■ PROBLEM STATEMENT ■
Please give the number of lines in the records below where the word "Bożego" occurs, and nothing else.

___ SUPPLIED DATA

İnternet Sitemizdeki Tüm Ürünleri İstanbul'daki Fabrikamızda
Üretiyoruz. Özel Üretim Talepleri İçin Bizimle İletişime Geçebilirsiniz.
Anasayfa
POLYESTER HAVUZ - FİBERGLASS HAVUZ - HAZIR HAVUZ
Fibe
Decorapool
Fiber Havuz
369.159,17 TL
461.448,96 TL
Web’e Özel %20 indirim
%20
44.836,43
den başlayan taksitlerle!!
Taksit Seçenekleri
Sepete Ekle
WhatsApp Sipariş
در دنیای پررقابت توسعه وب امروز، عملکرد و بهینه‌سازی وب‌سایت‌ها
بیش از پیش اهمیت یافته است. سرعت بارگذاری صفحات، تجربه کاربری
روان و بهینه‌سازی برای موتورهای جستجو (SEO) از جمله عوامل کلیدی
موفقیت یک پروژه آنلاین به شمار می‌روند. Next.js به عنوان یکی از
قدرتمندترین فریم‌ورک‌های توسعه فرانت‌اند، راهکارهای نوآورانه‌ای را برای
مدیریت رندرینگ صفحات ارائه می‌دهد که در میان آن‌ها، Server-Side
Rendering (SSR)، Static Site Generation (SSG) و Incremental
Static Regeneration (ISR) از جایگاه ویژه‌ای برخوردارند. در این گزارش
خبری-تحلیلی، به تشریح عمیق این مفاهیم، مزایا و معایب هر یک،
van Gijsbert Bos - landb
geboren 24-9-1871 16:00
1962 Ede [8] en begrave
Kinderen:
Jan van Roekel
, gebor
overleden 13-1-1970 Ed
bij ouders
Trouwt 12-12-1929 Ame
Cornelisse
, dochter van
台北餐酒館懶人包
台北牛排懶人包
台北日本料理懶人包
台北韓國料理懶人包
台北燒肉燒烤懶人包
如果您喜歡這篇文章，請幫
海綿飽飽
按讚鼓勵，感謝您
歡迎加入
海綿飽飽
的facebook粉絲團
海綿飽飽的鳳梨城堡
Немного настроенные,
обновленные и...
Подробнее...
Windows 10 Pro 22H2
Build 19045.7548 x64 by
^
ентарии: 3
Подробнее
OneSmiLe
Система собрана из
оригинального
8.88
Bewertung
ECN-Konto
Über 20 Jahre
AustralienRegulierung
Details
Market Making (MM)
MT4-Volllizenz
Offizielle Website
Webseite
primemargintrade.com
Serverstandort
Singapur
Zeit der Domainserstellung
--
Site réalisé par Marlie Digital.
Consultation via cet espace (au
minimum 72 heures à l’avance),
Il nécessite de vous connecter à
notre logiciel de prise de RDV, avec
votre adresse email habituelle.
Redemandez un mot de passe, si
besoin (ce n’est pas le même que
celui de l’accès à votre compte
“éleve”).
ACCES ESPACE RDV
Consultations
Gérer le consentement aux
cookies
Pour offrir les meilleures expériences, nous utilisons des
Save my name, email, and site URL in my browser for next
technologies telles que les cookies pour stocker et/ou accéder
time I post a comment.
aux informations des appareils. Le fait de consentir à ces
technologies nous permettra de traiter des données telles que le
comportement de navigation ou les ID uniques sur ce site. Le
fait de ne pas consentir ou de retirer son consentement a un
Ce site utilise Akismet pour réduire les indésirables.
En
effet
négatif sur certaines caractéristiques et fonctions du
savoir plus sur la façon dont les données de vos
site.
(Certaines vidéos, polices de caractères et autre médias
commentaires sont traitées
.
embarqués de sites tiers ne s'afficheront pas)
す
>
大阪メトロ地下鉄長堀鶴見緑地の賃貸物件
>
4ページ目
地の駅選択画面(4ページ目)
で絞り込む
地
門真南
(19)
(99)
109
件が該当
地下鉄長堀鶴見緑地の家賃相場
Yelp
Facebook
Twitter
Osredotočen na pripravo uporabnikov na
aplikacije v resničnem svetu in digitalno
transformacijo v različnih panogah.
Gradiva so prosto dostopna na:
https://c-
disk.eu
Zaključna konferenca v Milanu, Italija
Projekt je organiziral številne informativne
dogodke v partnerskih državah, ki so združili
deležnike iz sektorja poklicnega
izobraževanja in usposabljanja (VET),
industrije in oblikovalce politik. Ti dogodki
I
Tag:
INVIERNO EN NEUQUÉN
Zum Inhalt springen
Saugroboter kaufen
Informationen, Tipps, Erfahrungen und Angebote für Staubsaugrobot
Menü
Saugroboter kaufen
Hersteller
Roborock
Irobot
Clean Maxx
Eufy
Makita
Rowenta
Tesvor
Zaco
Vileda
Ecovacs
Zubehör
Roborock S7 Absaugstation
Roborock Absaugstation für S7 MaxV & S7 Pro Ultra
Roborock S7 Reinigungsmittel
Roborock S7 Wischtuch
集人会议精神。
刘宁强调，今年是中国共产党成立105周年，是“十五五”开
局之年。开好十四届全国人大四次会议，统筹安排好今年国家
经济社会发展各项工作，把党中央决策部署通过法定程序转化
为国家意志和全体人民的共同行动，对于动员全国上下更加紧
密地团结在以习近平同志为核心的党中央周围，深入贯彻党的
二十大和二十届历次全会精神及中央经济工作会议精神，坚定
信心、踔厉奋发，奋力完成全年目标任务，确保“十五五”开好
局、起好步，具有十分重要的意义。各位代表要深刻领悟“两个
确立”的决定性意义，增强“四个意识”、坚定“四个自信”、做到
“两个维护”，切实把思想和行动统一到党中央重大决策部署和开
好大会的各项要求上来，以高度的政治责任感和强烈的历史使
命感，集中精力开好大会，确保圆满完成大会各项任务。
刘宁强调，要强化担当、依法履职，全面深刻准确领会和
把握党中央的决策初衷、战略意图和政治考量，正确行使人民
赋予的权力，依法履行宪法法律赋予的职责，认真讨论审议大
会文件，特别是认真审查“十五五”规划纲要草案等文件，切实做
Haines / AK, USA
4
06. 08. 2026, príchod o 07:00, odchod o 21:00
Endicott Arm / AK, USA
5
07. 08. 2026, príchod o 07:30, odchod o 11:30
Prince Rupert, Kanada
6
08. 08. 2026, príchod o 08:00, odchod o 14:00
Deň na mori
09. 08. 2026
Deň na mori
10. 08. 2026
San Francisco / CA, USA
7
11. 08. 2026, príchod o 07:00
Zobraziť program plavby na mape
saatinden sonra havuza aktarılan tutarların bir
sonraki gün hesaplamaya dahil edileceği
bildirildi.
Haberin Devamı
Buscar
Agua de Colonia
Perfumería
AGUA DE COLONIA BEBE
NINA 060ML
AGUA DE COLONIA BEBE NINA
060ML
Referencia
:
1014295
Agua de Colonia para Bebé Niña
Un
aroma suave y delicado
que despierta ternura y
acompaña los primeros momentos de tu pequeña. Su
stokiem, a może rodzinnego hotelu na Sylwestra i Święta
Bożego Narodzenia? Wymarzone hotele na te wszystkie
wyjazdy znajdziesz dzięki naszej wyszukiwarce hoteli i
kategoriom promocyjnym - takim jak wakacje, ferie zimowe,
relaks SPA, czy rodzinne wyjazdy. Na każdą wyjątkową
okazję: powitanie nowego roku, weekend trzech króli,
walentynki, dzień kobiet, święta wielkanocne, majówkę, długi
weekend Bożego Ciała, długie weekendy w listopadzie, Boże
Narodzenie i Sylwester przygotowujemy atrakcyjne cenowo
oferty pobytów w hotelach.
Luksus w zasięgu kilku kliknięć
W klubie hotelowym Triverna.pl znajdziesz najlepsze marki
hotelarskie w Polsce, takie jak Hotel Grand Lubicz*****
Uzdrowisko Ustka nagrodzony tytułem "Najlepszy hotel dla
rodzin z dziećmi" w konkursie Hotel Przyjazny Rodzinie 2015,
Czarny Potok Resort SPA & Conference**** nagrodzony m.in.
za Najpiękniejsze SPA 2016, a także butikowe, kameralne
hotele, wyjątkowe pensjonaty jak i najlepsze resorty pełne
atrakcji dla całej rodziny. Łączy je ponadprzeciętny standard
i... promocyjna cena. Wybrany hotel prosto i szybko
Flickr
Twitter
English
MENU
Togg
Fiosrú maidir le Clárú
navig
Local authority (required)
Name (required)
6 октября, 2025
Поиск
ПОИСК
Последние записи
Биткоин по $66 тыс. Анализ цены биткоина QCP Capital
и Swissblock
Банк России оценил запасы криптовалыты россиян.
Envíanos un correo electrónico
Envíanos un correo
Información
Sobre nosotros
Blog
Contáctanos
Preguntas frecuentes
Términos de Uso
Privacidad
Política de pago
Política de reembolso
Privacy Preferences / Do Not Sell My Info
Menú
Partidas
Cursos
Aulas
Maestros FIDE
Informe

______

■ TASK ANSWER ■
2